__Exercise description__: Could you give the 56th FG paint schemes passage again, starting with "56th FG Jugs: Paint" and going on through "neutral gray livery.", with "Thunderbolt" renamed "P-47"?

__Passage to read__:
- - -
56th FG Jugs: Paint Them Anything But Boring

By Stan Piet

As the long-lived Thunderbolt group in the ETO, the 56th FG certainly sported some of the most varied camouflage plus squadron and individual markings in England. Upon arrival at Kings Cliffe in January 1943, its first combat-ready P-47C models bore a factory-standard olive drab over neutral gray livery.

As the Thunderbolt was the first and only radial-engined U.S. fighter in the ETO at the time, its similarity to an Fw 190 quickly forced visual augmentation with 24-inch white nose cowl bands and later matching bands on the horizontal and vertical tails. A further enhancement was a second star cockade added to the left side underwing and a short-lived red surround to the fuselage star.

RAF-style group/squadron 3-letter codes were soon added as new U.S. units arrived in theater. Markings remained pretty uniform until early 1944 when group theater nose bands were replaced with squadron colors of red, yellow, and blue, and later partly applied to the rudders of two squadrons. Theater bands were also generally removed but when the initial uncamouflaged replacement P-47D-21s and -25s began arriving in the late spring of 1944, the group immediately began painting many of its new charges in several different and unique patterns. As pictured here, the Belle of Belmont, a P-47D-22 from the 63rd Fighter Squadron was “restored” to a standard OD-over-gray scheme while many of the D-25 bubble-tops were given an RAF-style shadow-shading green/gray upper pattern. Red nose cowlings were then adopted throughout the group to enhance their identity.
- - -
__Data entries__:
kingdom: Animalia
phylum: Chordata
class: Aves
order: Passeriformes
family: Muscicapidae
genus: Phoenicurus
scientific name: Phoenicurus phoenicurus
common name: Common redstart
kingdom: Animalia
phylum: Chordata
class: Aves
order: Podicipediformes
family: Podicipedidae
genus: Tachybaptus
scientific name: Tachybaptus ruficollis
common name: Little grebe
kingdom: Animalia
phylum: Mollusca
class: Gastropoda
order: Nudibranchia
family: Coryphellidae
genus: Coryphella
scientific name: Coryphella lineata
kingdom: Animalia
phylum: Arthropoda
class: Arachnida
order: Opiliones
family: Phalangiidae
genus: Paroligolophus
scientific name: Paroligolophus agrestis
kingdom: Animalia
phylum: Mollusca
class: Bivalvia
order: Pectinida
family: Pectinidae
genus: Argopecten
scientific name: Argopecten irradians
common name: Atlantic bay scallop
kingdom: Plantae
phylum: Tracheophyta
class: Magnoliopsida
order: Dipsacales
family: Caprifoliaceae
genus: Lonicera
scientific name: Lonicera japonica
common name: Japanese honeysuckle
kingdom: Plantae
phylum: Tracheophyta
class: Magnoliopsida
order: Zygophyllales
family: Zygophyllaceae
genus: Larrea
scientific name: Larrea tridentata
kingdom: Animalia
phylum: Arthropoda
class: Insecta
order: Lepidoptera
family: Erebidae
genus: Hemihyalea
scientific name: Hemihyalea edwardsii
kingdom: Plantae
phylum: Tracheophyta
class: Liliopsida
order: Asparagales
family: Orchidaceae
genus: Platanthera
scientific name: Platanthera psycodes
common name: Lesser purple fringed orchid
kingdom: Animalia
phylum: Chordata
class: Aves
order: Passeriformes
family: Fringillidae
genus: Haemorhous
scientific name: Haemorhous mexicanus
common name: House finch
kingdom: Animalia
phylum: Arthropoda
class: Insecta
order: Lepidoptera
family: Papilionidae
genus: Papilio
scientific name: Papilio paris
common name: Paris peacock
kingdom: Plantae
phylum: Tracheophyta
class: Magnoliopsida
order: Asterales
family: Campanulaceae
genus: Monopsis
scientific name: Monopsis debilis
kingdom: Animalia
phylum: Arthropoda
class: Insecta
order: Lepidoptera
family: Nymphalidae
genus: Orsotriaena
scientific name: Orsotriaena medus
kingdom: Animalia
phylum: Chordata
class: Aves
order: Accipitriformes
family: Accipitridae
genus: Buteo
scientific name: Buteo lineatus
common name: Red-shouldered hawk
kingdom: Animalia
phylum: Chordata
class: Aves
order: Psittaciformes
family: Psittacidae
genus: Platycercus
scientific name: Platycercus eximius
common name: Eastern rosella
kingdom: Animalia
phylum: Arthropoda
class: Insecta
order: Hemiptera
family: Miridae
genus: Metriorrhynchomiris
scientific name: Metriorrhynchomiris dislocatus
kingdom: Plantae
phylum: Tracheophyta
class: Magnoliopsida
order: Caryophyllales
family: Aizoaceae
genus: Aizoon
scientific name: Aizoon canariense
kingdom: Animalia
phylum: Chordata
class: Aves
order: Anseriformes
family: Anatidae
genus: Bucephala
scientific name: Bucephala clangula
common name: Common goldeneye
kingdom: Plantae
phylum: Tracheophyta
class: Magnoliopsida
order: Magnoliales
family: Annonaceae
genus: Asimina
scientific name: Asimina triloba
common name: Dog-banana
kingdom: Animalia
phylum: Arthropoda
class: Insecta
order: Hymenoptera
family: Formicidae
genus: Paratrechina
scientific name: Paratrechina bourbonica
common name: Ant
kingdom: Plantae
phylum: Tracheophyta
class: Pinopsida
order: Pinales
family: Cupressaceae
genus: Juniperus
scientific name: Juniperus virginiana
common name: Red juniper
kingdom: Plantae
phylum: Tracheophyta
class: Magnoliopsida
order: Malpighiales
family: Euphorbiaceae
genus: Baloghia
- - -
__Solution to this task__:
56th FG Jugs: Paint Them Anything But Boring

By Stan Piet

As the long-lived P-47 group in the ETO, the 56th FG certainly sported some of the most varied camouflage plus squadron and individual markings in England. Upon arrival at Kings Cliffe in January 1943, its first combat-ready P-47C models bore a factory-standard olive drab over neutral gray livery.